(Stored data entries)
^^^^

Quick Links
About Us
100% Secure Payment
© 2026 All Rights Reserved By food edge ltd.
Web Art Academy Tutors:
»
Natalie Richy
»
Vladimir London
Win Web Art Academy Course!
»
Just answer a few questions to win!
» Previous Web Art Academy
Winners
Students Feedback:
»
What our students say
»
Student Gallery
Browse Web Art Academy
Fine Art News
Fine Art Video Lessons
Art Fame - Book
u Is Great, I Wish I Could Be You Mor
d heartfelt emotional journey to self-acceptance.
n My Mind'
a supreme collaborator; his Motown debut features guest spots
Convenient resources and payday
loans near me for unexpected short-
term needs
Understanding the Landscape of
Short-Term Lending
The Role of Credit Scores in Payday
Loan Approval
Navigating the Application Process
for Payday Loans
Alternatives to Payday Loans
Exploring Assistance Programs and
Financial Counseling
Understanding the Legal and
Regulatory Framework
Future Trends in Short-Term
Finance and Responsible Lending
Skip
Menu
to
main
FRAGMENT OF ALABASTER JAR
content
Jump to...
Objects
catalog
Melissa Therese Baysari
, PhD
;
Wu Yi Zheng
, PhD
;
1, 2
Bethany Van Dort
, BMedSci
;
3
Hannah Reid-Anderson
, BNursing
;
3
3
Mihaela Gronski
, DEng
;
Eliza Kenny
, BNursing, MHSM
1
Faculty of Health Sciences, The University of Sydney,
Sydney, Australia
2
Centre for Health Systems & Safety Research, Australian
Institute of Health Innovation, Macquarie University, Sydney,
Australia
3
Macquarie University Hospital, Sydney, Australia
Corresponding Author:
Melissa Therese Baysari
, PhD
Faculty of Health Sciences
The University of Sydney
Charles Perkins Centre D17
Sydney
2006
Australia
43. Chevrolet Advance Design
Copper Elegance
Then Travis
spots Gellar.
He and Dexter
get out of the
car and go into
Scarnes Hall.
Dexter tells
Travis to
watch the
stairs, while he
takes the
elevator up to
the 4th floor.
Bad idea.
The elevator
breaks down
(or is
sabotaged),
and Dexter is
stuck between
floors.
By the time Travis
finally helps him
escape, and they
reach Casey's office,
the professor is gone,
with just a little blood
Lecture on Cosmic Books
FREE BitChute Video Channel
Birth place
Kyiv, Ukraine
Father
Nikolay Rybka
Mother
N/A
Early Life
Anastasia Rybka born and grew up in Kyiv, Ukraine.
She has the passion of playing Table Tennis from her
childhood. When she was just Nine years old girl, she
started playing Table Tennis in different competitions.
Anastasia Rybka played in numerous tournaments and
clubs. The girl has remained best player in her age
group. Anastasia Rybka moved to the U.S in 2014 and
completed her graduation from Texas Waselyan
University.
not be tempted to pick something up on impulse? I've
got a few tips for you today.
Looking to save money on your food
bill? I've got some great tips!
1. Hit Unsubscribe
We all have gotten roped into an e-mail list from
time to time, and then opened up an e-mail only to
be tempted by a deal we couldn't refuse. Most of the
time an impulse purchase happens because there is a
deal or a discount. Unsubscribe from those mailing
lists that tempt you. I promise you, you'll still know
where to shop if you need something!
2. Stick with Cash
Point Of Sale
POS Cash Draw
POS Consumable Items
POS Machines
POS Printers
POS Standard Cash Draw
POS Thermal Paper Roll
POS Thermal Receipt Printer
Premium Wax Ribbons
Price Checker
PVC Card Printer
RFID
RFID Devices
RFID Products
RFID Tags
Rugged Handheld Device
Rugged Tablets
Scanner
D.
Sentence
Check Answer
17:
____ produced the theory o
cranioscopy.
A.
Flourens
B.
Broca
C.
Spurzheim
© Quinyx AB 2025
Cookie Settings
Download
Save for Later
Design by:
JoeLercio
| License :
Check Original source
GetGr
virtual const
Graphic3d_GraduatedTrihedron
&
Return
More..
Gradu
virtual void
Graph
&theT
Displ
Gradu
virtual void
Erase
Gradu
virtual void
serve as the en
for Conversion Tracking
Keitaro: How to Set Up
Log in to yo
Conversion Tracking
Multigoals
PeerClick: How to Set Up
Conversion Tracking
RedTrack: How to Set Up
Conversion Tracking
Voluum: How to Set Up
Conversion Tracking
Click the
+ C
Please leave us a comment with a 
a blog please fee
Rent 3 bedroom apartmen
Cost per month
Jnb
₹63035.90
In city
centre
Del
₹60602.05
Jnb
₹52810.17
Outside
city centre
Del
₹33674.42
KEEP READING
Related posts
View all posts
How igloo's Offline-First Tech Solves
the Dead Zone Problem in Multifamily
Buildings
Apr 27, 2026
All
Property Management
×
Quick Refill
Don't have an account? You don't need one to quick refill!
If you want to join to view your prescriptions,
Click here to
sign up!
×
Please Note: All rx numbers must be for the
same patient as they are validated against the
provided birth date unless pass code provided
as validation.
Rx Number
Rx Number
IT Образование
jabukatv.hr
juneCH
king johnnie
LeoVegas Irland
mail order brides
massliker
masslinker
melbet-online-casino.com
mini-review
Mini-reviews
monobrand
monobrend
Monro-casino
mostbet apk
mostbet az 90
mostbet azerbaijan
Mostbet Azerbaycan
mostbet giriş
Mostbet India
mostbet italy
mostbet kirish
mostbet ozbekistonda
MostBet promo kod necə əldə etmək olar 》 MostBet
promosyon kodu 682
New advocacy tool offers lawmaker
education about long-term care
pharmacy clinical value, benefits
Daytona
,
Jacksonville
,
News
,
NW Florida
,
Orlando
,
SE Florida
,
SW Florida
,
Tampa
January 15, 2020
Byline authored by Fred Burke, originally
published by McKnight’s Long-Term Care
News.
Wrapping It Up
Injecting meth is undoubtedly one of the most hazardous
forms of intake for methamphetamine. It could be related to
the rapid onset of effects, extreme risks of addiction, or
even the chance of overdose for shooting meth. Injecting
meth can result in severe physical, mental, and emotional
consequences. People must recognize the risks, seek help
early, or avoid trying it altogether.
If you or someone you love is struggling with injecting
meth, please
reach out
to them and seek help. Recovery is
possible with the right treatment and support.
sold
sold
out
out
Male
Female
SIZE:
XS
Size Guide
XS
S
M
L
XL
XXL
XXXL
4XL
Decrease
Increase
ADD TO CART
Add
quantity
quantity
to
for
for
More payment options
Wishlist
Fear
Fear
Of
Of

^^^^

> EXERCISE DIRECTIONS:
Your answer should consist of every entry, repeated exactly.

> TASK SOLUTION:
Quick Links
About Us
100% Secure Payment
© 2026 All Rights Reserved By food edge ltd.
Web Art Academy Tutors:
»
Natalie Richy
»
Vladimir London
Win Web Art Academy Course!
»
Just answer a few questions to win!
» Previous Web Art Academy
Winners
Students Feedback:
»
What our students say
»
Student Gallery
Browse Web Art Academy
Fine Art News
Fine Art Video Lessons
Art Fame - Book
u Is Great, I Wish I Could Be You Mor
d heartfelt emotional journey to self-acceptance.
n My Mind'
a supreme collaborator; his Motown debut features guest spots
Convenient resources and payday
loans near me for unexpected short-
term needs
Understanding the Landscape of
Short-Term Lending
The Role of Credit Scores in Payday
Loan Approval
Navigating the Application Process
for Payday Loans
Alternatives to Payday Loans
Exploring Assistance Programs and
Financial Counseling
Understanding the Legal and
Regulatory Framework
Future Trends in Short-Term
Finance and Responsible Lending
Skip
Menu
to
main
FRAGMENT OF ALABASTER JAR
content
Jump to...
Objects
catalog
Melissa Therese Baysari
, PhD
;
Wu Yi Zheng
, PhD
;
1, 2
Bethany Van Dort
, BMedSci
;
3
Hannah Reid-Anderson
, BNursing
;
3
3
Mihaela Gronski
, DEng
;
Eliza Kenny
, BNursing, MHSM
1
Faculty of Health Sciences, The University of Sydney,
Sydney, Australia
2
Centre for Health Systems & Safety Research, Australian
Institute of Health Innovation, Macquarie University, Sydney,
Australia
3
Macquarie University Hospital, Sydney, Australia
Corresponding Author:
Melissa Therese Baysari
, PhD
Faculty of Health Sciences
The University of Sydney
Charles Perkins Centre D17
Sydney
2006
Australia
43. Chevrolet Advance Design
Copper Elegance
Then Travis
spots Gellar.
He and Dexter
get out of the
car and go into
Scarnes Hall.
Dexter tells
Travis to
watch the
stairs, while he
takes the
elevator up to
the 4th floor.
Bad idea.
The elevator
breaks down
(or is
sabotaged),
and Dexter is
stuck between
floors.
By the time Travis
finally helps him
escape, and they
reach Casey's office,
the professor is gone,
with just a little blood
Lecture on Cosmic Books
FREE BitChute Video Channel
Birth place
Kyiv, Ukraine
Father
Nikolay Rybka
Mother
N/A
Early Life
Anastasia Rybka born and grew up in Kyiv, Ukraine.
She has the passion of playing Table Tennis from her
childhood. When she was just Nine years old girl, she
started playing Table Tennis in different competitions.
Anastasia Rybka played in numerous tournaments and
clubs. The girl has remained best player in her age
group. Anastasia Rybka moved to the U.S in 2014 and
completed her graduation from Texas Waselyan
University.
not be tempted to pick something up on impulse? I've
got a few tips for you today.
Looking to save money on your food
bill? I've got some great tips!
1. Hit Unsubscribe
We all have gotten roped into an e-mail list from
time to time, and then opened up an e-mail only to
be tempted by a deal we couldn't refuse. Most of the
time an impulse purchase happens because there is a
deal or a discount. Unsubscribe from those mailing
lists that tempt you. I promise you, you'll still know
where to shop if you need something!
2. Stick with Cash
Point Of Sale
POS Cash Draw
POS Consumable Items
POS Machines
POS Printers
POS Standard Cash Draw
POS Thermal Paper Roll
POS Thermal Receipt Printer
Premium Wax Ribbons
Price Checker
PVC Card Printer
RFID
RFID Devices
RFID Products
RFID Tags
Rugged Handheld Device
Rugged Tablets
Scanner
D.
Sentence
Check Answer
17:
____ produced the theory o
cranioscopy.
A.
Flourens
B.
Broca
C.
Spurzheim
© Quinyx AB 2025
Cookie Settings
Download
Save for Later
Design by:
JoeLercio
| License :
Check Original source
GetGr
virtual const
Graphic3d_GraduatedTrihedron
&
Return
More..
Gradu
virtual void
Graph
&theT
Displ
Gradu
virtual void
Erase
Gradu
virtual void
serve as the en
for Conversion Tracking
Keitaro: How to Set Up
Log in to yo
Conversion Tracking
Multigoals
PeerClick: How to Set Up
Conversion Tracking
RedTrack: How to Set Up
Conversion Tracking
Voluum: How to Set Up
Conversion Tracking
Click the
+ C
Please leave us a comment with a 
a blog please fee
Rent 3 bedroom apartmen
Cost per month
Jnb
₹63035.90
In city
centre
Del
₹60602.05
Jnb
₹52810.17
Outside
city centre
Del
₹33674.42
KEEP READING
Related posts
View all posts
How igloo's Offline-First Tech Solves
the Dead Zone Problem in Multifamily
Buildings
Apr 27, 2026
All
Property Management
×
Quick Refill
Don't have an account? You don't need one to quick refill!
If you want to join to view your prescriptions,
Click here to
sign up!
×
Please Note: All rx numbers must be for the
same patient as they are validated against the
provided birth date unless pass code provided
as validation.
Rx Number
Rx Number
IT Образование
jabukatv.hr
juneCH
king johnnie
LeoVegas Irland
mail order brides
massliker
masslinker
melbet-online-casino.com
mini-review
Mini-reviews
monobrand
monobrend
Monro-casino
mostbet apk
mostbet az 90
mostbet azerbaijan
Mostbet Azerbaycan
mostbet giriş
Mostbet India
mostbet italy
mostbet kirish
mostbet ozbekistonda
MostBet promo kod necə əldə etmək olar 》 MostBet
promosyon kodu 682
New advocacy tool offers lawmaker
education about long-term care
pharmacy clinical value, benefits
Daytona
,
Jacksonville
,
News
,
NW Florida
,
Orlando
,
SE Florida
,
SW Florida
,
Tampa
January 15, 2020
Byline authored by Fred Burke, originally
published by McKnight’s Long-Term Care
News.
Wrapping It Up
Injecting meth is undoubtedly one of the most hazardous
forms of intake for methamphetamine. It could be related to
the rapid onset of effects, extreme risks of addiction, or
even the chance of overdose for shooting meth. Injecting
meth can result in severe physical, mental, and emotional
consequences. People must recognize the risks, seek help
early, or avoid trying it altogether.
If you or someone you love is struggling with injecting
meth, please
reach out
to them and seek help. Recovery is
possible with the right treatment and support.
sold
sold
out
out
Male
Female
SIZE:
XS
Size Guide
XS
S
M
L
XL
XXL
XXXL
4XL
Decrease
Increase
ADD TO CART
Add
quantity
quantity
to
for
for
More payment options
Wishlist
Fear
Fear
Of
Of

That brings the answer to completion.